AIM OF THE EXERCISE:
Where a line of the data below has the string "into", copy that line.

DATA:
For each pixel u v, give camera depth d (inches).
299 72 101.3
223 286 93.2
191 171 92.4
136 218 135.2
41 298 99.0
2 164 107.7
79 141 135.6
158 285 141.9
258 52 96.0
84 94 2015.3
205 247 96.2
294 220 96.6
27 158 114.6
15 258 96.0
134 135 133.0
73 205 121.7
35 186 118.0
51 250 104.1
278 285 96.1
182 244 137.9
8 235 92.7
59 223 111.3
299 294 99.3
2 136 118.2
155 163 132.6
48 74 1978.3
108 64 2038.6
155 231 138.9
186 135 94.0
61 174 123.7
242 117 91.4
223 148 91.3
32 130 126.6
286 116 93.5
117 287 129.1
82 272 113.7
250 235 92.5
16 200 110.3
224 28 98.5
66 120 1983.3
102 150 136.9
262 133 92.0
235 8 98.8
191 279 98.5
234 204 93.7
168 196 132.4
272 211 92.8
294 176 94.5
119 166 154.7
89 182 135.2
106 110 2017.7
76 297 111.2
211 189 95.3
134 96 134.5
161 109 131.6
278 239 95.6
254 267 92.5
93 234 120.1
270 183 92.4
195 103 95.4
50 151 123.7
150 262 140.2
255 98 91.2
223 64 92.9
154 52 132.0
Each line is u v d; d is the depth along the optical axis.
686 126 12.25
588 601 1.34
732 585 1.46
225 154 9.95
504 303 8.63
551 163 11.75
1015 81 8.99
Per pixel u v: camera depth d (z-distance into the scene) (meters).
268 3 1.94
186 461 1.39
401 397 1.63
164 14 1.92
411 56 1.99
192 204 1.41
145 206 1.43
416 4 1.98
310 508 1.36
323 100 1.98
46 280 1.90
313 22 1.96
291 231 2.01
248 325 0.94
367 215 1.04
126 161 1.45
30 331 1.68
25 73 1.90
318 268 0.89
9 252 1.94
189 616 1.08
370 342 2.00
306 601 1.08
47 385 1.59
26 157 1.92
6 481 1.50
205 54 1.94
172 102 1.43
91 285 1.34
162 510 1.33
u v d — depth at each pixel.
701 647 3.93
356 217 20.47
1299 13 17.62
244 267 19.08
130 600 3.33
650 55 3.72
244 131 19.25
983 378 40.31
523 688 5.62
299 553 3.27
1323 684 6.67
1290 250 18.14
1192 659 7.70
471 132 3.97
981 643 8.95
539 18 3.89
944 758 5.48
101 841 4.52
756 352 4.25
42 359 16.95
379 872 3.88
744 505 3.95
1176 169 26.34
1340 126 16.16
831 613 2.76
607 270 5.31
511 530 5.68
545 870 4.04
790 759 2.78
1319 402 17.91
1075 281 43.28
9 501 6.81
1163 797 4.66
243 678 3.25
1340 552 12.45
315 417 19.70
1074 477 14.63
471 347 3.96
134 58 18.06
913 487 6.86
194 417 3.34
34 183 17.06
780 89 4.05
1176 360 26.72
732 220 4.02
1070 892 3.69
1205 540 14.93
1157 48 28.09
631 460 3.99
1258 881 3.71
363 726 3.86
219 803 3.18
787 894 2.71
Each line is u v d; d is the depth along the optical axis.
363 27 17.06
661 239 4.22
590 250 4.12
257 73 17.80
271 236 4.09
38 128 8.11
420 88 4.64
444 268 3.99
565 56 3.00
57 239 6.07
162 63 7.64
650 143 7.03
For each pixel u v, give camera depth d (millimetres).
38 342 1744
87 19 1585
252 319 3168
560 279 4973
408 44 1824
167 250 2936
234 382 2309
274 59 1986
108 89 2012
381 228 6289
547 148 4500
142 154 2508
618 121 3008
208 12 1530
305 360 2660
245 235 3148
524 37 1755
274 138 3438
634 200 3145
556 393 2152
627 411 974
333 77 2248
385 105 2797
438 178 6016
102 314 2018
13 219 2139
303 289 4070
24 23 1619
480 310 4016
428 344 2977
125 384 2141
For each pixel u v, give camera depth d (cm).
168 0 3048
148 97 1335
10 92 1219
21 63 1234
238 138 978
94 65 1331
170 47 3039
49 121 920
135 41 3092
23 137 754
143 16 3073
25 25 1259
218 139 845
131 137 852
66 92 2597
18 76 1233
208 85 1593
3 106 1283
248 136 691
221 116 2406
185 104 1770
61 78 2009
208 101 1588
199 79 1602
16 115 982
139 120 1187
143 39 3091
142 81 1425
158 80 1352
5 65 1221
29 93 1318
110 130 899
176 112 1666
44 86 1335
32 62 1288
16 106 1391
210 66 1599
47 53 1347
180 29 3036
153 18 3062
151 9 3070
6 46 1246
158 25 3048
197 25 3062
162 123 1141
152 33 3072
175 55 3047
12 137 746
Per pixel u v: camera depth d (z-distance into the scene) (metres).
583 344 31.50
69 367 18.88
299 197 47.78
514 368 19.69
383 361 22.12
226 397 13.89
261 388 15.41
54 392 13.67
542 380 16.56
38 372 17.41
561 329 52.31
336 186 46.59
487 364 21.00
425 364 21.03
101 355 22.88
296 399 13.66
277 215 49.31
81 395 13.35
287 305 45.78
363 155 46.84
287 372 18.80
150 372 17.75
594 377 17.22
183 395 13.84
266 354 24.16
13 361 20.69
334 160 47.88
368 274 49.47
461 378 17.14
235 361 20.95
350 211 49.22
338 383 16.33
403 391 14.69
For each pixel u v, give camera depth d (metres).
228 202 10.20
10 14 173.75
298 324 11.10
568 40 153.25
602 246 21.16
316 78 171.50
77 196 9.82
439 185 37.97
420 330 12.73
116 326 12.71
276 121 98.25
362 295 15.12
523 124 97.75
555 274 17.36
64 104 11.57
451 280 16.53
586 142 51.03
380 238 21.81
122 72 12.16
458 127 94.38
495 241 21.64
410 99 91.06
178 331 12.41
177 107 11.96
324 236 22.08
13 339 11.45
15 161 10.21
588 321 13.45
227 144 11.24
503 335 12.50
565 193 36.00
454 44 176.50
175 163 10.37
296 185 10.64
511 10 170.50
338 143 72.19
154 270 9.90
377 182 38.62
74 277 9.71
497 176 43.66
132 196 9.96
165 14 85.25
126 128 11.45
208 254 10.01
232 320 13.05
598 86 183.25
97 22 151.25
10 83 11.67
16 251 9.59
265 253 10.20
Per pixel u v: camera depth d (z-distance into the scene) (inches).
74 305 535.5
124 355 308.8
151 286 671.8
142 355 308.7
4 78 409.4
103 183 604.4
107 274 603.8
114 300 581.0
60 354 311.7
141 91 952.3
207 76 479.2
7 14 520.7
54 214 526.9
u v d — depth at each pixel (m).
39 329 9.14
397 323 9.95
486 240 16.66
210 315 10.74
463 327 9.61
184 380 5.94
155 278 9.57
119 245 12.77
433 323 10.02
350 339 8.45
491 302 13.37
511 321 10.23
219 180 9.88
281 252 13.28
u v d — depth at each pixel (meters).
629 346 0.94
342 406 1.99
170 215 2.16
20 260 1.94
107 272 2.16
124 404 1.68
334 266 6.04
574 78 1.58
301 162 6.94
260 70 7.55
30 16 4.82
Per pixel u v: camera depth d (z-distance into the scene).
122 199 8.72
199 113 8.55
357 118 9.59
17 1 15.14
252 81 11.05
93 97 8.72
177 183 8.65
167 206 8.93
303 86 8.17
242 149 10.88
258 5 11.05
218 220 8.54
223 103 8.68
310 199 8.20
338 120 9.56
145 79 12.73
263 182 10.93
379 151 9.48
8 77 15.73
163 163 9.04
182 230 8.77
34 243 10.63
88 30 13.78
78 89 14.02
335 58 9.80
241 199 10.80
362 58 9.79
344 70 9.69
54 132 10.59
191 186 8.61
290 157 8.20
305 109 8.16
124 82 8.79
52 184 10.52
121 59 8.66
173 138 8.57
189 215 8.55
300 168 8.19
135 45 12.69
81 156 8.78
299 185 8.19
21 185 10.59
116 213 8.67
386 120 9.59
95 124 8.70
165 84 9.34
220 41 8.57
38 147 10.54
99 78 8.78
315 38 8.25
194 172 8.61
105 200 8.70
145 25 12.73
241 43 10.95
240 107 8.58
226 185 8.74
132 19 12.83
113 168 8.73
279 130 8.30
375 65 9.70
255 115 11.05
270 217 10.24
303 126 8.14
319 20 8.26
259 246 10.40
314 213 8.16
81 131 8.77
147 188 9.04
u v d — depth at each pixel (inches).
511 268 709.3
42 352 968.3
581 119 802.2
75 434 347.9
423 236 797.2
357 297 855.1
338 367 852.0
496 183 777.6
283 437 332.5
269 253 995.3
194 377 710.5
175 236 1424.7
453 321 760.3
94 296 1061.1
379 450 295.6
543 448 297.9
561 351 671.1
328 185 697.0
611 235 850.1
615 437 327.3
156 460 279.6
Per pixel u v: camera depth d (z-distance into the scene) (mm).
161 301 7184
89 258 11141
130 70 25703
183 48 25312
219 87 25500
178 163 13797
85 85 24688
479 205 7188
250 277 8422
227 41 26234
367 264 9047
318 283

RESULT FOR THIS TASK:
Per pixel u v: camera depth d (z-distance into the scene) (meters).
Per pixel u v: camera depth d (z-distance into the scene) (metres).
Per pixel u v: camera depth d (z-distance into the scene) (inches).
Per pixel u v: camera depth d (z-distance into the scene).
Per pixel u v: camera depth d (z-distance into the scene) (mm).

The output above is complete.